It is a hatred as old as the Jewish people itself, one that has accompanied us wherever we have sojourned during our nation’s long and often lonely trek down through the millennia.
Whether rooted in theology, based in ideology or emanating from sheer boorishness, the animus and hostility toward Jews, known as antisemitism, has over the generations repeatedly flared into violence, prompted forcible expulsions and mass conversions, and even fomented genocide.
And yet, despite the fact that it has been around for so long, it seems that no one has been able to come up with a winning formula to cure this virulent and infectious virus.
This raises an important, albeit somewhat controversial question: can we really win the fight against antisemitism?
How can we win against antisemitism?
After all, tens of millions of dollars, if not more, are poured into programs each year by various organizations seeking to quantify antisemitic attitudes, track the number of incidents, as well as educate the public.
Nevertheless, if recent statistics are any indication, it would appear that all these worthy efforts are not having the impact we would have hoped for.
Two months ago, the Associated Press reported on a study issued jointly on the eve of Holocaust Remembrance Day by Tel Aviv University’s Center for the Study of Contemporary European Jewry and the Anti-Defamation League.
According to the report, the number of antisemitic incidents in the US surged by more than 35% in the past year, from 2,721 in 2021 to 3,697 in 2022. American cities with large Jewish populations, such as New York, Chicago and Los Angeles, all saw an increase in antisemitic hate crimes.
Particularly worrying was the report’s finding that “the antisemitism of the far-Right and far-Left are pushing into the mainstream of American culture and politics from both sides.”
Indeed, in just the past 10 days, a 19-year-old in Michigan was arrested for plotting to attack a synagogue, antisemitic flyers were distributed in various counties throughout Pennsylvania, an antisemitic message was carved into an elevator wall in Miami, and neo-Nazis in Georgia waved flags with swastikas as they protested outside two synagogues.
If you’ve spent time on social media, it is clear that antisemitism is alive and well.

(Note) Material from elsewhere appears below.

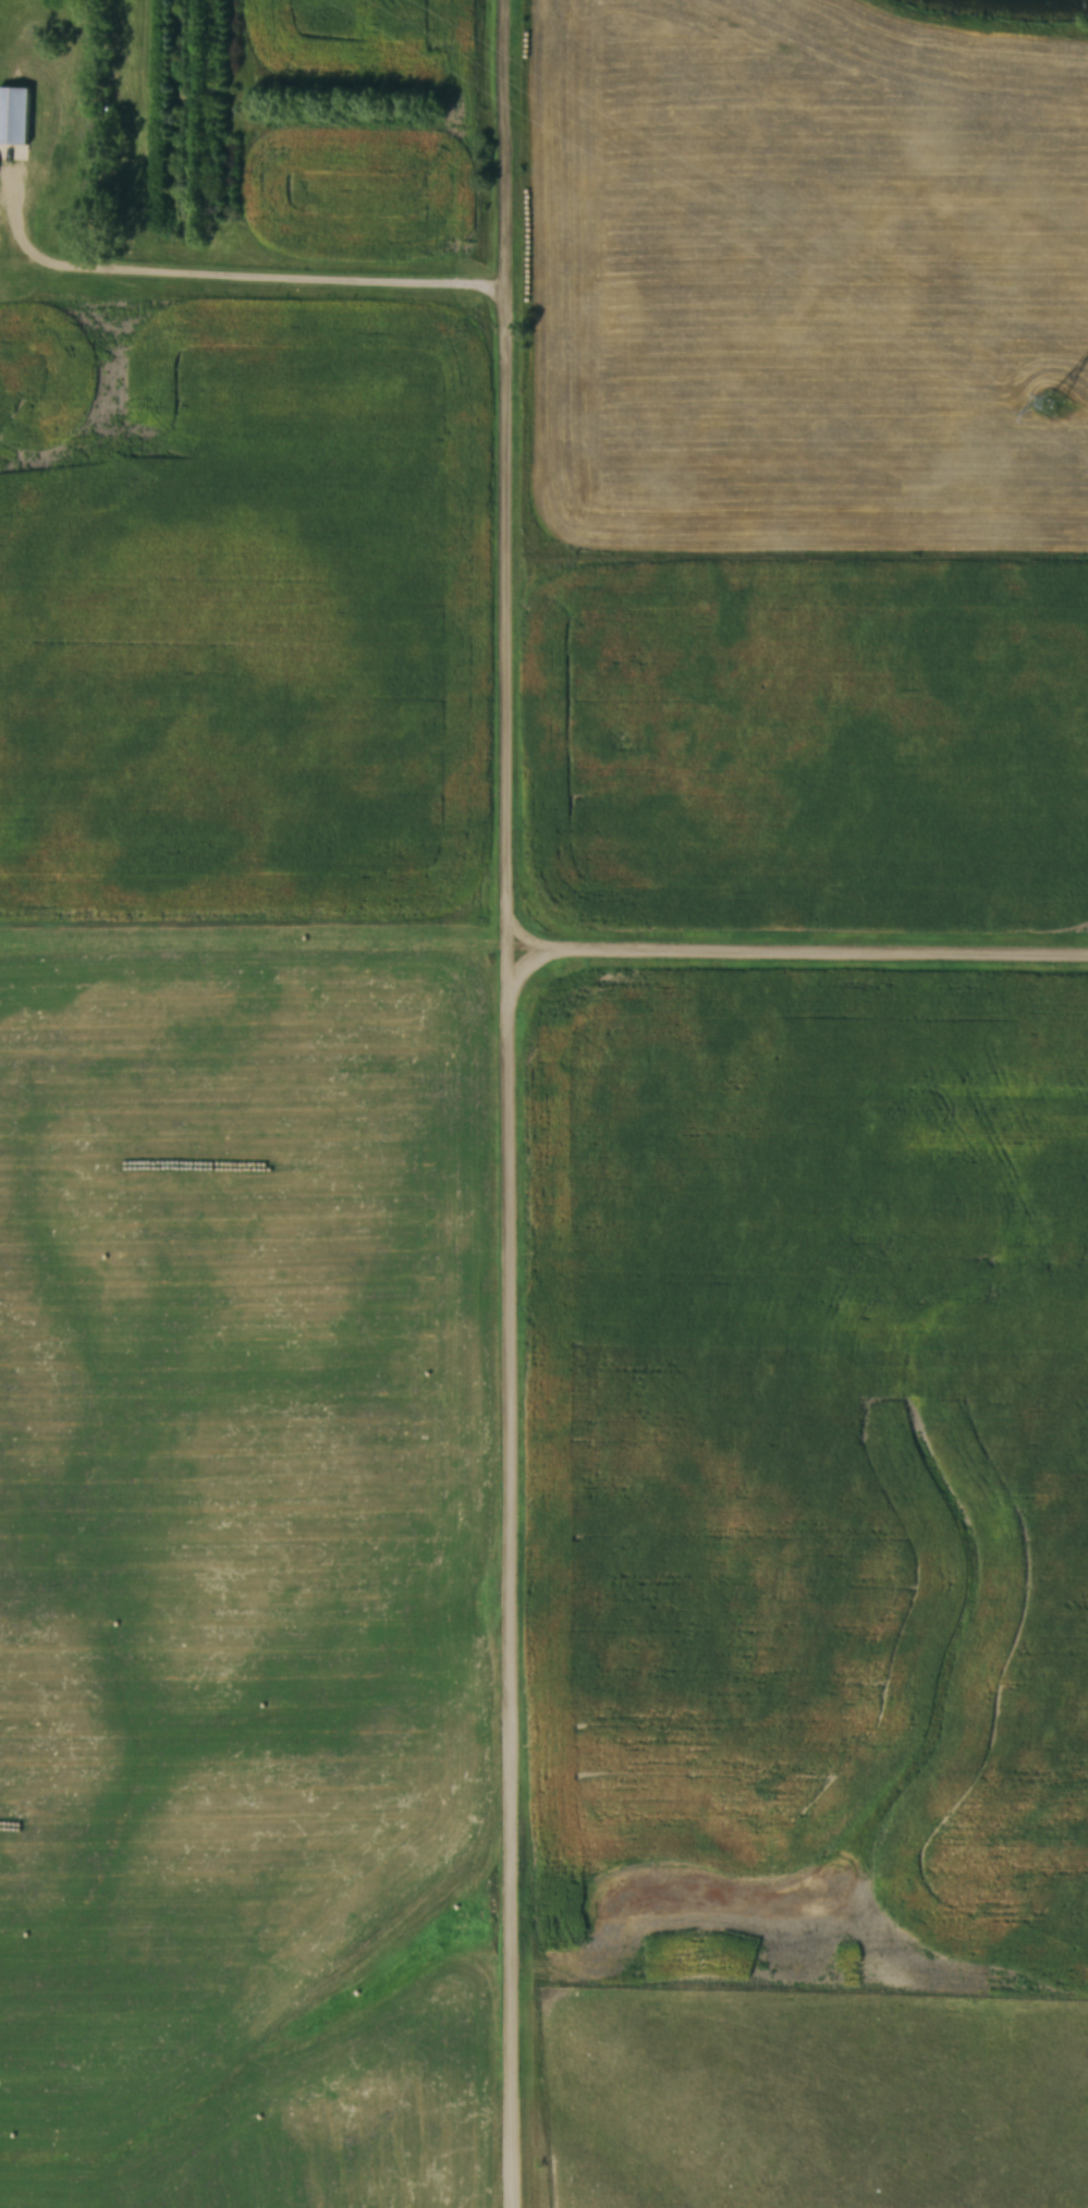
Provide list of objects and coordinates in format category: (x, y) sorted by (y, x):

It is downright frightening just how many people out there do not hesitate to spew the most hateful venom against Jews on public platforms.
Here is some of what I found on Twitter, within seconds of searching: “The Nazis were the real Jews!” read one rant, while another asserted that “All Jews are pedophiles.” Still another opined that “the Nazis are still around but they call themselves Zionist now.”

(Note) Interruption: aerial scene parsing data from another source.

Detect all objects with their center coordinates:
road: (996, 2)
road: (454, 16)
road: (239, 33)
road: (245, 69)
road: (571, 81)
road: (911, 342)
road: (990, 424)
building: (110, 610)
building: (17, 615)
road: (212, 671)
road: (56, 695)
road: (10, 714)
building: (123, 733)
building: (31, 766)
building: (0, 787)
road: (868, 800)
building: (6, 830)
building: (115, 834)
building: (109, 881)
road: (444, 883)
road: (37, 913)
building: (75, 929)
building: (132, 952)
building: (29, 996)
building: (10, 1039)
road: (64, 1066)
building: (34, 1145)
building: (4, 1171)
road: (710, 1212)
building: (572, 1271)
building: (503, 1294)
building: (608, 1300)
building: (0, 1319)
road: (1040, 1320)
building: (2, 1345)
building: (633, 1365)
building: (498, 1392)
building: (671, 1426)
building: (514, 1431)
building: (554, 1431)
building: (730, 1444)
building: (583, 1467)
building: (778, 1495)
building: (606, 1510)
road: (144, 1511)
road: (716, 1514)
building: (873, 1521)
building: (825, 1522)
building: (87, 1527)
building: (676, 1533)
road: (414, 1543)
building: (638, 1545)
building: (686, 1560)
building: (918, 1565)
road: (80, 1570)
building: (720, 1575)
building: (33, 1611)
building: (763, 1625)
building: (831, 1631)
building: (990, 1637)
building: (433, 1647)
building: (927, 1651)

Some of this hatred is posted by people with just a few dozen followers, but others have thousands, or even more. And if you deem to read some of the reactions to these tweets, you will see that there are many who express support for such views.
Whether we like to admit it or not, social media both reflects and amplifies public opinion, providing an outlet for people to voice whatever they think, while in the process normalizing such discourse and enticing others to join in.

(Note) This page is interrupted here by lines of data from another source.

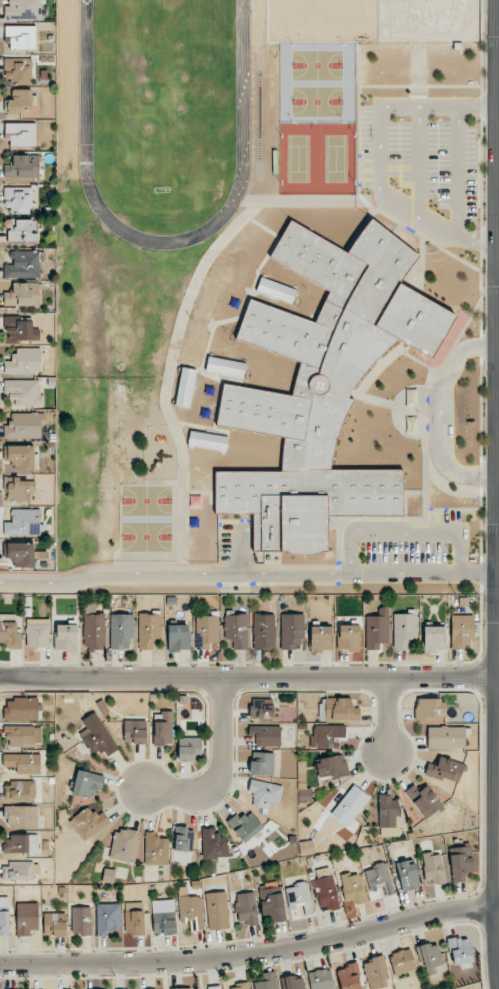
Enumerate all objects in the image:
building: (24, 10)
building: (21, 36)
road: (490, 41)
park: (317, 65)
building: (17, 71)
track: (243, 80)
road: (420, 86)
park: (164, 93)
building: (20, 101)
park: (317, 101)
road: (359, 124)
building: (21, 134)
road: (378, 157)
park: (298, 158)
park: (336, 159)
parking lot: (443, 161)
road: (419, 164)
building: (23, 166)
road: (456, 172)
building: (18, 200)
road: (330, 200)
road: (411, 223)
building: (22, 231)
building: (23, 265)
building: (276, 290)
road: (490, 292)
building: (22, 295)
building: (209, 300)
building: (20, 329)
road: (482, 339)
building: (195, 343)
building: (24, 361)
building: (225, 367)
building: (185, 387)
building: (323, 387)
building: (23, 393)
road: (438, 416)
building: (23, 426)
building: (207, 440)
building: (20, 456)
building: (20, 488)
park: (146, 500)
building: (23, 523)
road: (489, 530)
road: (405, 533)
park: (146, 536)
road: (241, 549)
parking lot: (408, 552)
building: (20, 554)
road: (249, 574)
building: (149, 629)
building: (377, 629)
building: (236, 630)
building: (405, 630)
building: (9, 631)
building: (94, 631)
building: (121, 631)
building: (206, 631)
building: (264, 631)
building: (292, 631)
building: (461, 631)
building: (37, 635)
building: (66, 637)
building: (178, 637)
building: (348, 637)
building: (321, 638)
building: (434, 638)
road: (249, 676)
building: (261, 708)
building: (21, 709)
building: (338, 709)
building: (429, 709)
road: (387, 717)
building: (163, 729)
building: (134, 731)
building: (20, 735)
building: (265, 735)
building: (97, 736)
building: (327, 736)
building: (446, 737)
building: (189, 749)
building: (23, 763)
building: (262, 763)
building: (331, 766)
road: (222, 767)
building: (445, 769)
building: (87, 783)
building: (20, 790)
building: (265, 793)
building: (424, 799)
building: (350, 807)
building: (21, 816)
building: (388, 816)
building: (89, 822)
building: (245, 826)
building: (183, 839)
building: (21, 844)
building: (124, 845)
building: (213, 845)
building: (156, 848)
building: (306, 848)
building: (460, 863)
building: (432, 868)
building: (19, 871)
building: (407, 875)
building: (379, 878)
building: (325, 889)
building: (352, 889)
building: (299, 896)
building: (271, 900)
building: (246, 909)
building: (191, 910)
building: (217, 910)
building: (4, 916)
building: (163, 916)
building: (134, 918)
building: (27, 919)
building: (108, 919)
building: (81, 920)
building: (55, 924)
building: (460, 950)
road: (251, 954)
building: (431, 955)
building: (402, 961)
building: (376, 971)
building: (349, 977)
building: (320, 979)
building: (267, 981)
building: (295, 982)
building: (238, 986)
building: (214, 987)
building: (182, 988)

In light of the above, it isn’t surprising that the American Jewish Committee’s State of Antisemitism in America Report for 2022, published in February, revealed that 41% of American Jews feel less secure than they did a year ago.
“That sense of security has eroded, they say, primarily due in large part to the rise in antisemitic attacks, crimes and violence; and how acceptable antisemitism and racism have become.”
The AJC also found that nearly nine in 10 American Jews think antisemitism is a problem in the US, and more than 80% believe that it has increased in the past five years.
This has led to many Jews taking measures to avoid wearing or carrying anything that might identify them as Jewish, such as a yarmulke or Star of David, while almost 20% say they feel unsafe attending synagogues or other Jewish institutions.
GIVEN THIS gloomy picture, it is difficult to be optimistic about the possibility of vanquishing antisemitism entirely, as it has seemingly always been around.
But perhaps that is missing the point.
A more compelling and encouraging narrative would be to suggest that we must aim to contain and curtail antisemitism which, while difficult, is nonetheless a far more achievable goal.
In other words, rather than viewing this in terms of total victory or bust, we should find incremental ways to lower the flames of Jew-hatred.
How to do so requires a coming together of great minds, not only within the Jewish community, but outside it too, with the aim of forging new methods and ideas to tackle the problem.
A good place to start would be to organize an annual national conference focused on combating antisemitism that would galvanize leaders from across ethnic, religious and political boundaries to speak out and take active steps to stop the hate.
As the late Rabbi Jonathan Sacks wrote in his book, Future Tense, “Jews cannot fight antisemitism alone. The victim cannot cure the crime. The hated cannot cure the hate. It would be the greatest mistake for Jews to believe that they can fight it alone. The only people who can successfully combat antisemitism are those active in the cultures that harbor it.”
The writer served as deputy communications director under Prime Minister Benjamin Netanyahu during his first term of office.